The Las Vegas Raiders didn’t need any reminders heading into the 2026 offseason that their roster has significant holes to fill. Coming off the NFL’s worst record a season ago, the pressure to add impact talent was real, and it came from every direction. But buried on the third day of April’s draft, Las Vegas may have quietly pulled off one of the biggest steals of the entire class.

Cornerback Jermod McCoy, who once carried the label of the best corner in the 2026 draft, is now a Raiders rookie. And if what’s happening at OTAs is any indication, Las Vegas might have gotten a top-15 caliber talent at pick No. 101. That’s not a rebuild. That’s highway robbery.

From Draft-Day Darling to Late-Round Gamble


Angelina Alcantar/News Sentinel / USA TODAY NETWORK via Imagn Images

Not long ago, NFL scouts were penciling McCoy in as a legitimate top-10 pick. The 6’1″, 188-pound cornerback out of Tennessee had the size, athleticism, and coverage skills that teams covet at the position. Bleacher Report’s NFL Scouting Department ranked him 11th overall on their final big board, a distinction that carried real weight heading into draft season.

Then came the injury news that sent his stock into freefall.

McCoy missed the entire 2025 college season with an ACL tear, which had already built some caution into his draft profile. But the real damage came during draft week itself, when reports emerged suggesting he might need additional surgery on that same knee. Teams that had him circled in the first round began to back off. Others crossed him off entirely. By the time the fourth round rolled around, McCoy was still on the board, and the Raiders pounced, selecting him 101st overall.

It was a high-risk, high-reward swing. The kind of move that either looks brilliant in two years or gets quietly forgotten. Based on early OTA returns, it’s trending sharply toward the former.

A Freak of Nature Takes the Field

When a player comes off a major knee injury, especially one with reported concerns about further surgery, you watch their movement closely. You look for hesitation, for the subtle ways a player protects a limb they don’t fully trust. That’s exactly what Silver & Black Sports Network’s Jesse Merrick was doing when he watched McCoy at the start of OTAs.

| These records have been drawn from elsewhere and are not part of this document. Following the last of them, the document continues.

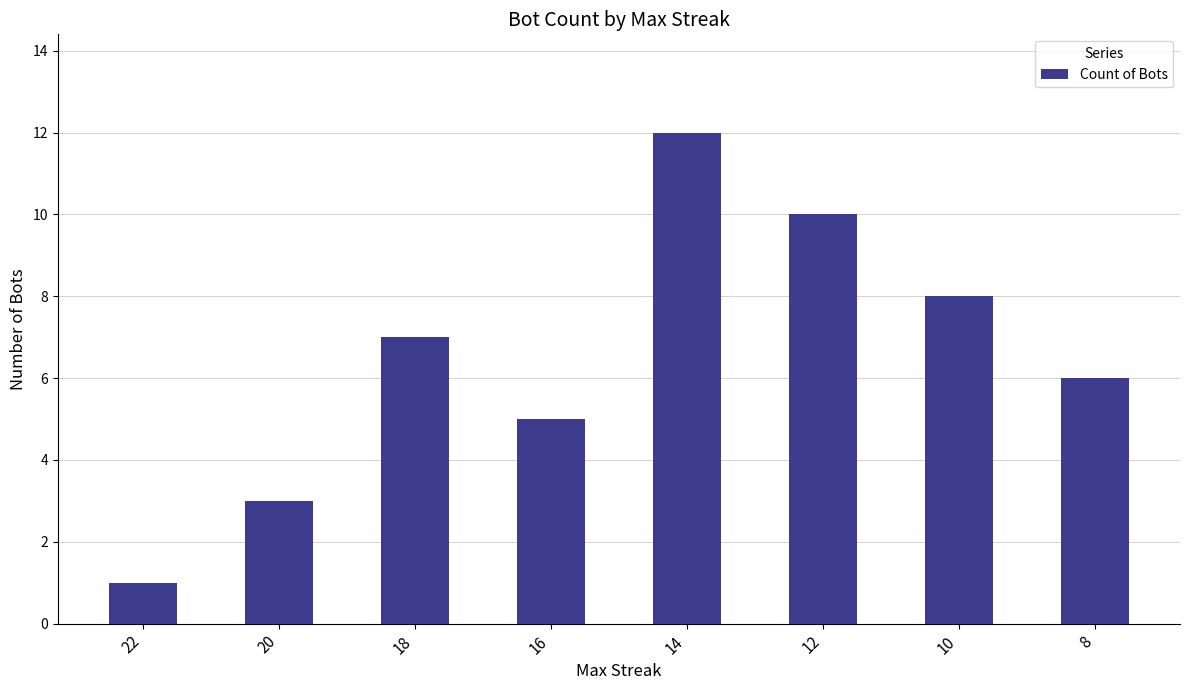

Rank the categories by value from highest to lowest.

14, 12, 10, 18, 8, 16, 20, 22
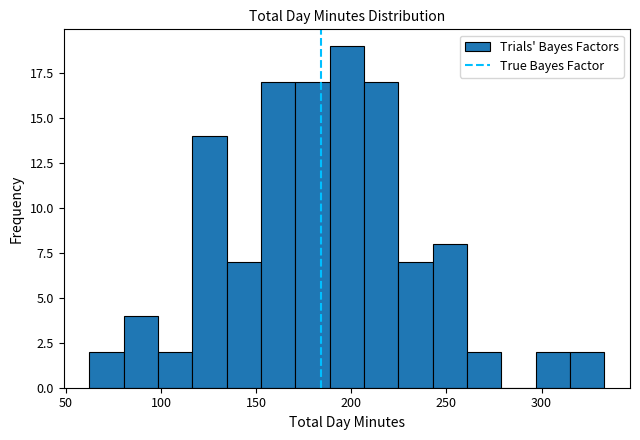

Around what value on the x-axis is the tallest bar? Give the approximate position of its centre, as read against the axis.

200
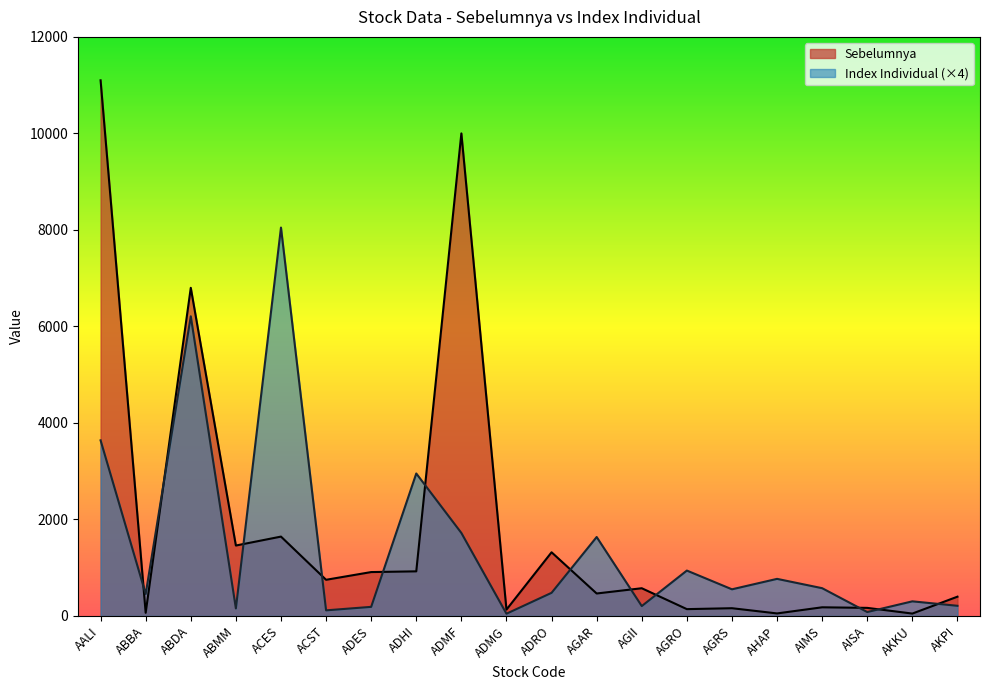

At which category does Sebelumnya reach its first local valley?

ABBA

He didn’t find what he was looking for.

“Anybody that’s been around athletes knows this, and all these guys that play are athletes, but you can just tell how springy guys are and the way they walk,” Merrick said during an appearance on the JT the Brick Show. “And you watch [McCoy] and you’re just like, ‘Yeah, I can tell he’s a freak of nature athlete.'”

Merrick went further, saying that without prior knowledge of McCoy’s knee history, you simply wouldn’t pick it up watching him move on the field. “If you had no idea that he had this knee problem, you wouldn’t notice it out there on the field,” he said. The Raiders are understandably keeping him on a pitch count and managing his workload, but the early impressions are everything you’d want to see from a player with his question marks.

For a franchise in rebuilding mode, that kind of buzz around a fourth-round pick matters. The Raiders don’t have the luxury of hoping mid-round selections develop slowly. They need players who can push for roster spots and potentially contribute sooner rather than later.

If McCoy’s knee holds up and he continues to flash the elite athleticism that made him a consensus top-15 talent on draft boards, Las Vegas will have pulled off one of the draft’s great heists. The Raiders may have posted the league’s worst record last year, but right now, with McCoy turning heads in OTAs, they’re looking like pirates.

This article first appeared on NFL on ClutchPoints and was syndicated with permission.